Daily Ticker

Sponsored by

A Real Concern For Apple’s Stock: Telecom Carriers Threaten to Kill Subsidies on Phones

Daily Ticker

Apple's (AAPL) stock has pulled back sharply in recent weeks, falling ~10% from a high of $645 to $570.

This is in part due to the spectacular moonshot the stock enjoyed during the fall and winter, when it blasted from $400 to nearly $650. Apple's stock has often sold off after moves like this, and the current pullback may be just more of that behavior.

But, still, a change in trend like Apple's may indicate a fundamental concern. And these fundamental problems often start small and grow in importance over time, dragging the stock down with them.

So it's worth thinking about what investors might be worried about.

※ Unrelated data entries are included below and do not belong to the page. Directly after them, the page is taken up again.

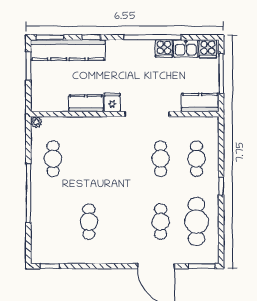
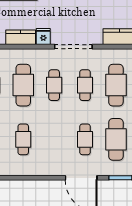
cafe table: (89, 159) -> (23, 85), added
cafe table: (125, 159) -> (54, 85), added
cafe table: (196, 159) -> (116, 85), width x1.37, depth x1.35

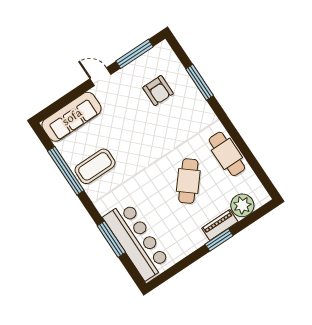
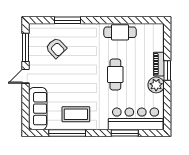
armchair: (158, 91) -> (56, 48), turned 46
coffee table: (95, 166) -> (76, 114), turned 90
cafe table: (188, 181) -> (115, 74), moved, turned 50
plant: (242, 205) -> (156, 85), moved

There are still a couple of catalysts that could drive Apple's stock higher this year, namely the launch of the iPhone 5 and the expected debut of the full-fledged Apple TV in the fall. But analysts have begun backing away from the expected launch date of the TV in recent weeks, which may be having some impact.

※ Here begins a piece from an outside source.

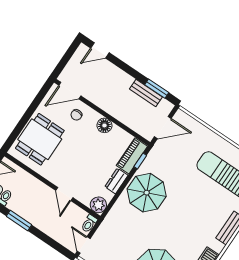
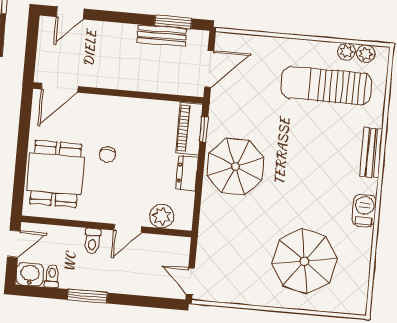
chair: (76, 115) -> (107, 154), moved
floor lamp: (104, 125) -> (131, 109), removed
door: (64, 194) -> (128, 228), hinge flipped
plant: (98, 205) -> (162, 216), moved
toilet: (89, 224) -> (92, 241), moved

And there's the broader and more profound concern that, by 2013, Apple's new products will no longer benefit from the firsthand influence of Steve Jobs. Steve worked right up until he died last year, and he likely had a significant influence on this year's product releases. Next year, that won't be the case, and Apple's team will have to demonstrate that it can create the same product magic without Steve.

Both of those are real concerns, but a more immediate one may be this: A concerted effort among some of the world's telecom carriers to reduce the level of handset subsidies that they're giving consumers.

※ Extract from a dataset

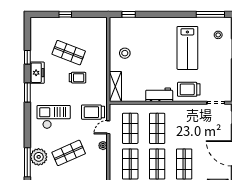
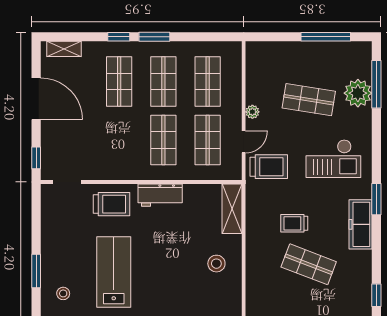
window: (27, 57) -> (376, 295), moved
freezer: (37, 73) -> (361, 224), width x1.40
shop shelf: (69, 153) -> (309, 100), turned 33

Aaron Troianovski has been doing excellent work on this issue for the Wall Street Journal. Here are some of the facts he has reported and observed:

  • Carriers are adding or increasing upgrade fees for consumers who want to switch phones. AT&T (T) and Sprint (S) doubled their fee to $36, and Verizon (VZ) now charges $30.
  • Carriers are increasing monthly data subscription rates. All else being equal, this means customers will have less money to spend on new phones.
  • In Spain, two of the leading wireless companies--Telefonica (TEF) and Vodafone (VOD) --have stopped subsidizing handsets for new customers. Instead, they're focusing on retaining their existing customers, for whom they do offer subsidies. This will reduce their spending on device subsidies by 25%. (A third operator, Orange, still offers subsidies, and is trying to use this opportunity to gain share. Carriers the world over are watching closely).
  • The stocks of some of the big wireless providers have risen in recent months, while Apple and Google (GOOG) have fallen. This suggests that the market may be concerned about a change in the power balance here.

It's important to understand two things here:

First, the iPhone now accounts for more than 50% of Apple's revenues. So any change in the growth trajectory of the product line will have a big impact on the company's performance.

Second, carriers do not need to eliminate subsidies for there to be a negative impact on the velocity of iPhone sales. Carriers merely have to discourage rapid upgrades and encourage existing customers to keep phones longer.

On this second point, it's worth making a final observation:

The rate at which each generation of iPhones (and other smartphones) improves over the prior generation is slowing. As a result, the benefit to consumers of upgrading to the latest, greatest phone becomes smaller and smaller.

(As an example, I'm still using an iPhone 3GS. I'd certainly like to have a a 4 or 4S or 5, and I'll probably get one eventually. But there's really no rush. The 3GS is excellent. And the software and app upgrades keep improving it without my ever having to upgrade.)

There is still massive growth left in the global smartphone market. The "dumbphone conversion cycle," in which 6 billion cell phones will be converted to smartphones, is still in its early stages. And Apple is still in an excellent position, in part because of the failure of Google to fix the problems with Android.

But the better smartphones get, the less consumers will feel the need to upgrade to a new one every year. And the eagerness to upgrade will be dampened further if carriers really get serious about trying to kick the subsidy addiction.